Die Journalisten konnten sich mit dem örtlichen Unternehmensregister vertraut machen. Dort fanden sie Informationen, dass Glinjanaja seit Herbst 2023 Nutznießer der Unternehmen "Zen Adria doo", "Pigment doo", "Mimoza doo" ist. Und in einer anderen Firma "Nazarii doo" wurde sie zur Gründerin. Die Hotels in Split sind auf diese Unternehmen registriert:

  • Das Hotel Mirari verfügt über 18 Zimmer, ein Restaurant und einen Pool auf dem Dach.
  • Das 4* Hotel Ora verfügt über 24 Zimmer, ein Restaurant und ein Kongresszentrum für 50 Personen.
  • Das Luxe Boutique Hotel der 4* Kategorie verfügt über 30 Zimmer, ein Restaurant, ein Spa und einen Konferenzraum für acht Personen.
  • Das Posh Hotel der 5*-Kategorie verfügt über sechs Suiten, einen Pool auf dem Dach und ein Spa-Zentrum.

Journalisten sagen, dass ähnliche Hotels in Kroatien am Meer zwischen 2,5 und 3 Millionen Euro kosten.

Das heißt, um vier Hotels im Zentrum von Split zu kaufen, musste man mehr als 10 Millionen Euro ausgeben, - betonen sie.

Die Ermittler schreiben, dass Tatiana Glinyanaya eine der Gründerinnen der Unternehmen der sogenannten "Bila Tserkva Gruppe" war, die zu verschiedenen Zeiten wichtige Lieferanten von Lebensmitteln für das Militär waren.

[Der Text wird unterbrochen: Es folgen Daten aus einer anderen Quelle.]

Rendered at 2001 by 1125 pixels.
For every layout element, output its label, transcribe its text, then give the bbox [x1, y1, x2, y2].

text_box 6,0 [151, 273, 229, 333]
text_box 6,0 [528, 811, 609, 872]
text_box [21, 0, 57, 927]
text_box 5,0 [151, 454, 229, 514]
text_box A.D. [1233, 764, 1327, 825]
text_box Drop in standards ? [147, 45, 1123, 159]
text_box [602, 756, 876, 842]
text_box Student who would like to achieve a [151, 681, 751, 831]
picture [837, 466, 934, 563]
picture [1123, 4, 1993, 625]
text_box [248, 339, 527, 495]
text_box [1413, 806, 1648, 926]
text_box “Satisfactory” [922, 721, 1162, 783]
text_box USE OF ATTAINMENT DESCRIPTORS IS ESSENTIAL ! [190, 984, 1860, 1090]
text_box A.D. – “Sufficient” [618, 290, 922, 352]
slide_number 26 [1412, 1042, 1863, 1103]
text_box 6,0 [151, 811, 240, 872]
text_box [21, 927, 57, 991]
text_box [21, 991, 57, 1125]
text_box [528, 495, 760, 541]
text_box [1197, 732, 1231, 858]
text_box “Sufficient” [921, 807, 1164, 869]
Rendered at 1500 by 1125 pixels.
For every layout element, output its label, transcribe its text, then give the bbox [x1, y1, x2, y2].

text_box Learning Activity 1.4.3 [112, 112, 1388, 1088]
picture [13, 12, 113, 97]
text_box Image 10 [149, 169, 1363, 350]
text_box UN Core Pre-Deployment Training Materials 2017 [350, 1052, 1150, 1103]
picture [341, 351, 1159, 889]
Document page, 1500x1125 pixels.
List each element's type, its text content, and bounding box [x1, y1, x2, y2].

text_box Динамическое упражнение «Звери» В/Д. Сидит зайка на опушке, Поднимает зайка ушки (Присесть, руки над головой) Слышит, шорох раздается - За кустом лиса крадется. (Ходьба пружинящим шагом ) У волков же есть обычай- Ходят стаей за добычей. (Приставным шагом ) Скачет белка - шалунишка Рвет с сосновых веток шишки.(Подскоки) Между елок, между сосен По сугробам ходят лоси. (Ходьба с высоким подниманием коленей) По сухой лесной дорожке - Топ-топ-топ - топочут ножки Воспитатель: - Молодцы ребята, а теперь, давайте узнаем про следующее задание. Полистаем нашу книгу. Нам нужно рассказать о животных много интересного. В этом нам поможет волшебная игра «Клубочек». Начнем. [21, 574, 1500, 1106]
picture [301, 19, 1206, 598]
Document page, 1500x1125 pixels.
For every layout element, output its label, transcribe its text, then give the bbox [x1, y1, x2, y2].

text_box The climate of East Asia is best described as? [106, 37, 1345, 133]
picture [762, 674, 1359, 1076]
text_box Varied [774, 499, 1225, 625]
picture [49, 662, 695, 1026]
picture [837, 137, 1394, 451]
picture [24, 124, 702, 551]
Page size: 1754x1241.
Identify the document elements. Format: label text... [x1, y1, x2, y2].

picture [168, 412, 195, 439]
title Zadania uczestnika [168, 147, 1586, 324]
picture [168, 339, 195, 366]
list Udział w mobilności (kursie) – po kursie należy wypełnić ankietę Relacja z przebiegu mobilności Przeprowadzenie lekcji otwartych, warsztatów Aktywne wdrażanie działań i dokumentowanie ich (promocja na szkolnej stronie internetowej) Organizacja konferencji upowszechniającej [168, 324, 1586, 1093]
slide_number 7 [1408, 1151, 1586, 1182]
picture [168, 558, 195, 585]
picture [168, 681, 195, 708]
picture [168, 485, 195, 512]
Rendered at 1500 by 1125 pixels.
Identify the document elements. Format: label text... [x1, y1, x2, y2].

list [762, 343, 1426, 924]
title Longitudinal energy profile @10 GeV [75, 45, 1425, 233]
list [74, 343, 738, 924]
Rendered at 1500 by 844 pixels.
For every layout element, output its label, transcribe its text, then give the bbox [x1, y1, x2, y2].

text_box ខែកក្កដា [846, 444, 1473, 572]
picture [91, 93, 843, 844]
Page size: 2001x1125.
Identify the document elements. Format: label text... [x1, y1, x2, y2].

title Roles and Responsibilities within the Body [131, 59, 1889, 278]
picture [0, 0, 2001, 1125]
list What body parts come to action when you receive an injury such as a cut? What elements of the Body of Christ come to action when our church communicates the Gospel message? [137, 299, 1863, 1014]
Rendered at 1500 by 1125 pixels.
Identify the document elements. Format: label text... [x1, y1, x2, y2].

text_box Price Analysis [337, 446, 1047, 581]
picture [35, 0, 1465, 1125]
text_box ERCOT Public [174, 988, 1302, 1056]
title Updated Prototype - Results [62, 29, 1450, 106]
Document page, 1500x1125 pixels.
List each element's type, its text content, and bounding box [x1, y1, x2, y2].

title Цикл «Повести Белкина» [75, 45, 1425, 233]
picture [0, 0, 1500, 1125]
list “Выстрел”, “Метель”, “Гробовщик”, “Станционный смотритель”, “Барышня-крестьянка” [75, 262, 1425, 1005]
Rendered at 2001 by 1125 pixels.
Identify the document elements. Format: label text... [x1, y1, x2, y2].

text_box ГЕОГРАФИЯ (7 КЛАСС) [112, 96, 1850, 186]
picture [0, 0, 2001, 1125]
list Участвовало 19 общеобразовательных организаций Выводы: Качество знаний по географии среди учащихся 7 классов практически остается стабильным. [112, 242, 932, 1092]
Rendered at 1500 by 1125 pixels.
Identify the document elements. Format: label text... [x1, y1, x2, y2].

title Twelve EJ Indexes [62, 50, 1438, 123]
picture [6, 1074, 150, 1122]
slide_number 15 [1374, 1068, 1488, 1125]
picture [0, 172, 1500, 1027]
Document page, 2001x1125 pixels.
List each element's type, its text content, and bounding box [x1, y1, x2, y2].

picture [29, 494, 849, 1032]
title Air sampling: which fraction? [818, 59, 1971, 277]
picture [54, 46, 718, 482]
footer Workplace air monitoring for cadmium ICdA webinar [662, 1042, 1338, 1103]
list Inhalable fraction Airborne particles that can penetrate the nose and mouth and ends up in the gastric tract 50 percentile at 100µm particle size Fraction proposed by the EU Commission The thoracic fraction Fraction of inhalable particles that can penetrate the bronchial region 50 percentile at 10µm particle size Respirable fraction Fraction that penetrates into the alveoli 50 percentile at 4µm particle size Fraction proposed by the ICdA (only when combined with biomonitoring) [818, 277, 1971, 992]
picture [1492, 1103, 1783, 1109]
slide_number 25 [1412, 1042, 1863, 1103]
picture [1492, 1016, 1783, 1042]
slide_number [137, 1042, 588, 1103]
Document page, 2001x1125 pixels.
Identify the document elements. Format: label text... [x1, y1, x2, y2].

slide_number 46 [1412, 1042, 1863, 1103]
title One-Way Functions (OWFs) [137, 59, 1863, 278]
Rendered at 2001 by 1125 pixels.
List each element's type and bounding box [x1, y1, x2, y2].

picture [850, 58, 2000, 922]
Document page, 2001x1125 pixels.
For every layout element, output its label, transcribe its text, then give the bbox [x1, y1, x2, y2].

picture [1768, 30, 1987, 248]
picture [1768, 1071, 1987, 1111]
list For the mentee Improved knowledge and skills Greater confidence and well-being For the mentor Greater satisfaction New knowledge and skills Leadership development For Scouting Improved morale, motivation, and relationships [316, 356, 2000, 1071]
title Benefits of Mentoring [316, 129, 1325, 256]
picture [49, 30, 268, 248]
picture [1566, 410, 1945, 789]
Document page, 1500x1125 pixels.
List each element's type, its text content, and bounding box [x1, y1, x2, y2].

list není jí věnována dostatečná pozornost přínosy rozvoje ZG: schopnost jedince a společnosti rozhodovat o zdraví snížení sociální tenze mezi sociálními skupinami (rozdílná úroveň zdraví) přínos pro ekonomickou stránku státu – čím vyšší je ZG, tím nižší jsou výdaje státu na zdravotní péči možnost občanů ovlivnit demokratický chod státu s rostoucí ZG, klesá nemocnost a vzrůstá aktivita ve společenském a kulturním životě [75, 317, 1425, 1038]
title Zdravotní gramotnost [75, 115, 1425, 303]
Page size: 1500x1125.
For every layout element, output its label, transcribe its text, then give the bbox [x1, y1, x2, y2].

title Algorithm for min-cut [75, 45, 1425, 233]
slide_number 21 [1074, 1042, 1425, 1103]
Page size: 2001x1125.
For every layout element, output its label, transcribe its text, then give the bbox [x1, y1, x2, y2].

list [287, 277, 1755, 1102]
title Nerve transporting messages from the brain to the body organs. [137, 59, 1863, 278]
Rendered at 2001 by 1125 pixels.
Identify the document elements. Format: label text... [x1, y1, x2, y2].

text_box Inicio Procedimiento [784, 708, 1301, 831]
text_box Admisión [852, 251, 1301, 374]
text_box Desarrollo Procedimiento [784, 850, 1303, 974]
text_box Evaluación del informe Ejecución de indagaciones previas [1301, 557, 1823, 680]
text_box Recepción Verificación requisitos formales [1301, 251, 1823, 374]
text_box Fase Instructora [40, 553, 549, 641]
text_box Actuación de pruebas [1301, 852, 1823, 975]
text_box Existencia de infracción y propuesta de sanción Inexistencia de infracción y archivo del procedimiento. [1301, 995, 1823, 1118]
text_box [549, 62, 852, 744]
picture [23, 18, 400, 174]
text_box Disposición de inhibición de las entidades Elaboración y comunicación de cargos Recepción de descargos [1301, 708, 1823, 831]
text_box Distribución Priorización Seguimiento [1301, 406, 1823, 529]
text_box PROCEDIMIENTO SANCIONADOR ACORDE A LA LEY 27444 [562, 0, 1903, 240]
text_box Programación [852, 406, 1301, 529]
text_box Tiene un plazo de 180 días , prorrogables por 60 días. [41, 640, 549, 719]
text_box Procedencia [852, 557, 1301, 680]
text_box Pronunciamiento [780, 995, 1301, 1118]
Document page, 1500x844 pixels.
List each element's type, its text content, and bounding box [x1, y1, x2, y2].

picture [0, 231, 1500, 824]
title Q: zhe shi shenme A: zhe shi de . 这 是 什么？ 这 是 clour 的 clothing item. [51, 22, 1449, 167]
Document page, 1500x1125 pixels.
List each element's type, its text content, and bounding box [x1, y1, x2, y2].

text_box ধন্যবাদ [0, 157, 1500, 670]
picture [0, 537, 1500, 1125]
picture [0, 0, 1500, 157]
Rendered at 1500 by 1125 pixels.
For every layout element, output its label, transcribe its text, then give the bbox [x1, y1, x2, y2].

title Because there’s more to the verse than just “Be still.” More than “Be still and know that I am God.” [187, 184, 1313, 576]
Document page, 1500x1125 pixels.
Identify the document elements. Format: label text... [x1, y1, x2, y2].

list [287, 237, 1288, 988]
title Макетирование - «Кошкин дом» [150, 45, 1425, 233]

Es handelt sich dabei um Premium Company LLC, Vizit LLC, Ukrprodprokord VR LLC und Grand Consult LLC (UAH 8,16 Mrd. in 2020-2023).

Nach Angaben der Publikation "Unser Geld" wurden die Preise für Lebensmittel von Glinyana in Verträgen mit dem Verteidigungsministerium überhöht.

In dem für die zweite Hälfte des Jahres 2023 gültigen Vertrag kostete gewöhnlicher Buchweizen beispielsweise 66 Griwna pro Kilogramm. Aber im Vertrag für die ersten drei Monate des Jahres 2024 kostet der Buchweizen 50 Griwna pro Kilogramm. Gleichzeitig lagen die Einzelhandelspreise für Buchweizen nach Angaben des Staatlichen Komitees für Statistik in diesem Zeitraum ständig eineinhalb bis zwei Mal niedriger. Im Juli kostete Buchweizen 48 UAH, am Ende des Jahres war der Preis auf 32 UAH gefallen. Im Moment kann man Buchweizen im Novus-Shop für 26 UAH pro Kilo kaufen", schreiben die Ermittler.

Sie betonen, dass sich die "skandalösen" Eier zu 17 UAH pro Stück auch auf Verträge mit Unternehmen bezogen, die mit Glinyana verbunden sind.

Zur "Bila Tserkva Group" gehören auch andere juristische Personen, die auf andere Personen eingetragen sind. Dazu gehört die Active Company LLC, die Ende 2022 den teuersten Auftrag des Verteidigungsministeriums im Wert von 13,16 Milliarden UAH mit Eiern zu 17 UAH und Kartoffeln zu 22 UAH erhielt. Jetzt ist der Eigentümer dieser Firma Alexander Dmytrevich aus Bila Tserkva. Er ist ein Geschäftspartner von Glinjanas Enkel Nazariy Berezyuk. Nazarius ist derzeit Eigentümer der Firma Mit Mix LLC (Uzin, Bezirk Bila Tserkva, Produktion von Konserven), deren Begünstigte früher Glinyana selbst war, - schreibt Nashi Money.

Es wird darauf hingewiesen, dass Tetyana Hlynyanaya und ihr Schwiegersohn Ruslan Berezyuk im Jahr 2015 im Fall einer Bestechung eines Oberst der Nationalgarde auftraten. Letzterer sollte ihnen angeblich helfen, eine der Ausschreibungen zu gewinnen.

Oleg Pavlos
Berichtet darüber, wie sich das Leben der Ukrainer seit Februar 2022 verändert hat bei SOCPORTAL.INFO

Über 10 Jahre im Journalismus tätig. Medienanalystin aus Volyn.